EXERCISE DESCRIPTION =
Set the material down again exactly, line by line, skipping each picture.

── DATASET RECORDS

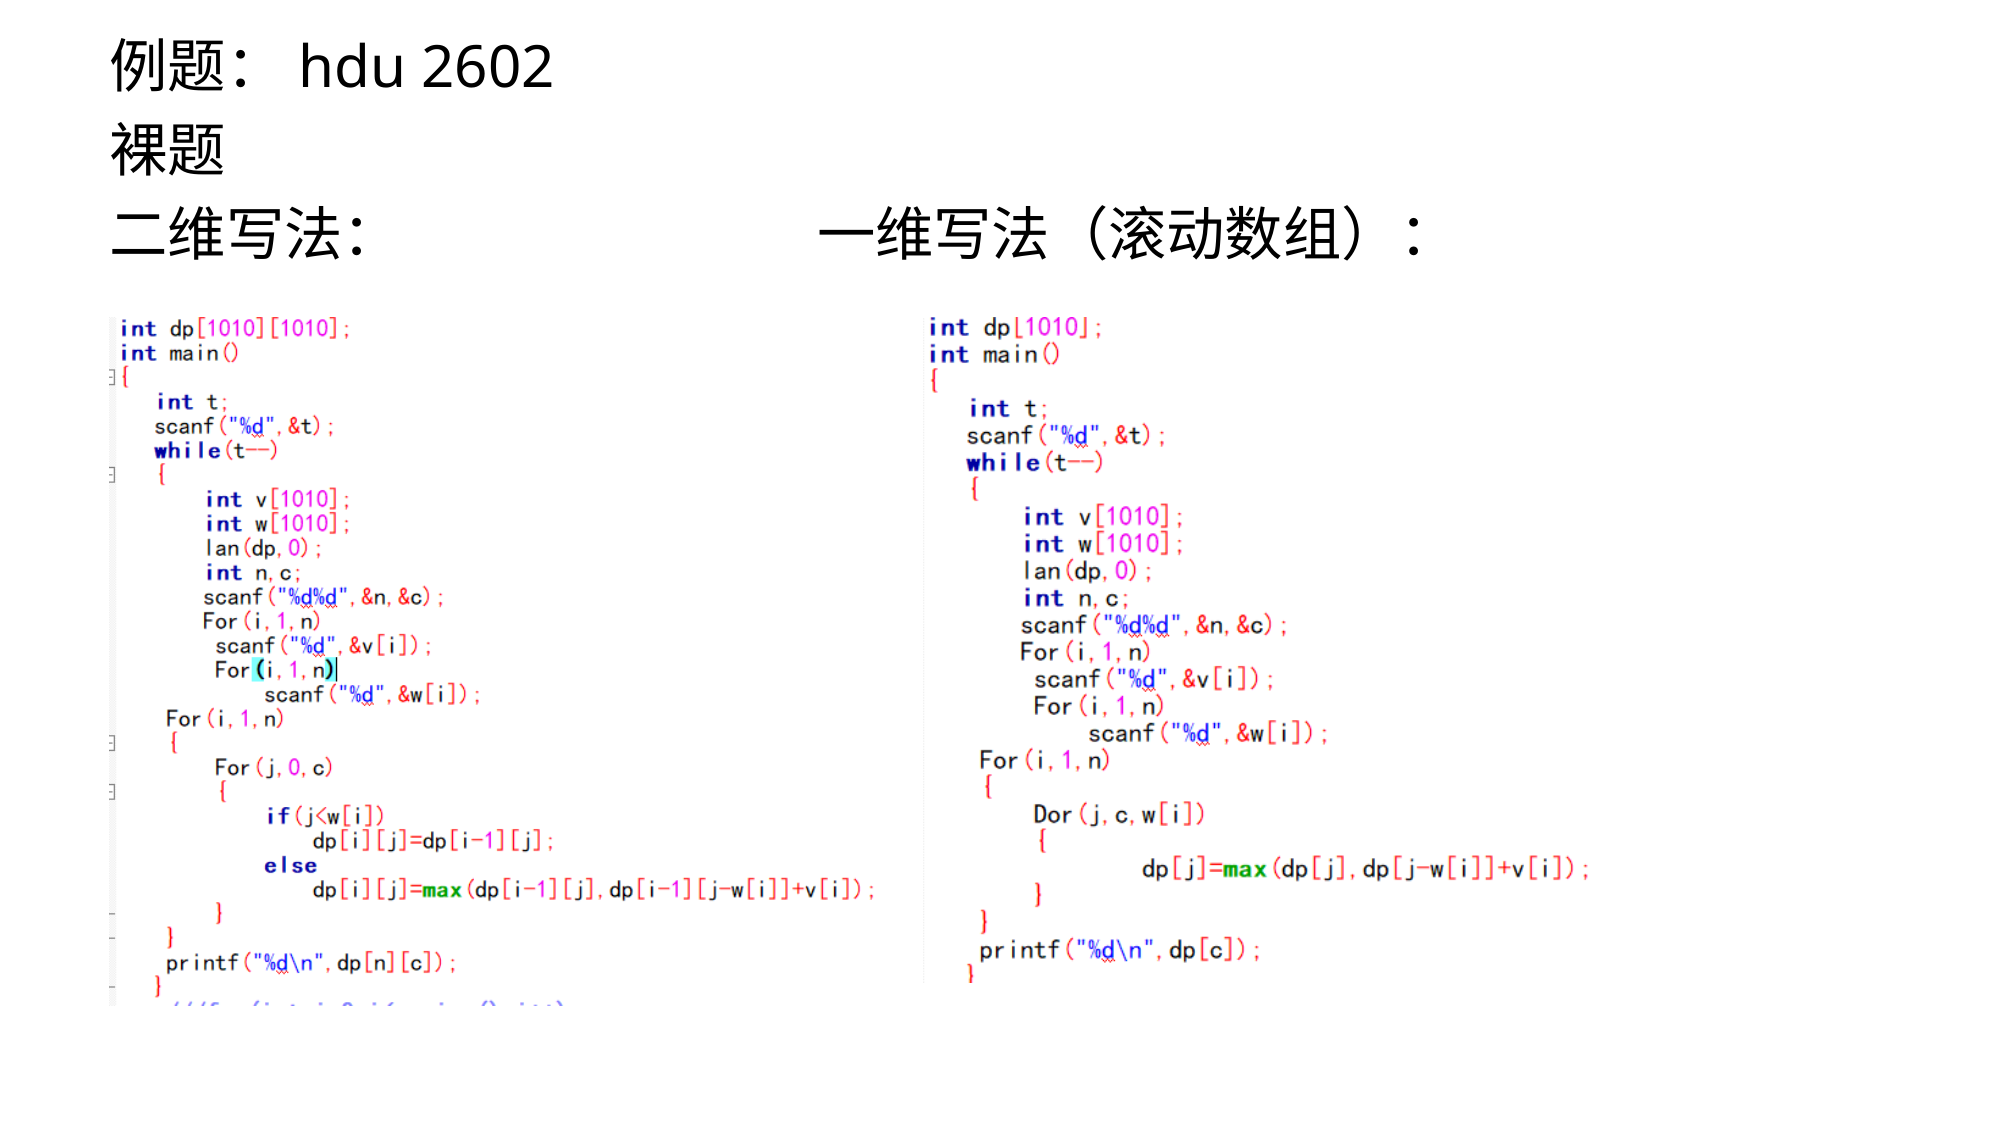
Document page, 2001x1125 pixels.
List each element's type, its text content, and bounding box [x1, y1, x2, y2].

list 例题：hdu 2602 裸题 二维写法： 一维写法（滚动数组）： [94, 29, 1820, 744]
picture [923, 317, 1666, 983]
picture [109, 317, 878, 1006]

────

YOUR RESPONSE =
Document page, 2001x1125 pixels.
List each element's type, its text content, and bounding box [x1, y1, x2, y2].

list 例题：hdu 2602 裸题 二维写法： 一维写法（滚动数组）： [94, 29, 1820, 744]
picture [923, 317, 1666, 983]
picture [109, 317, 878, 1006]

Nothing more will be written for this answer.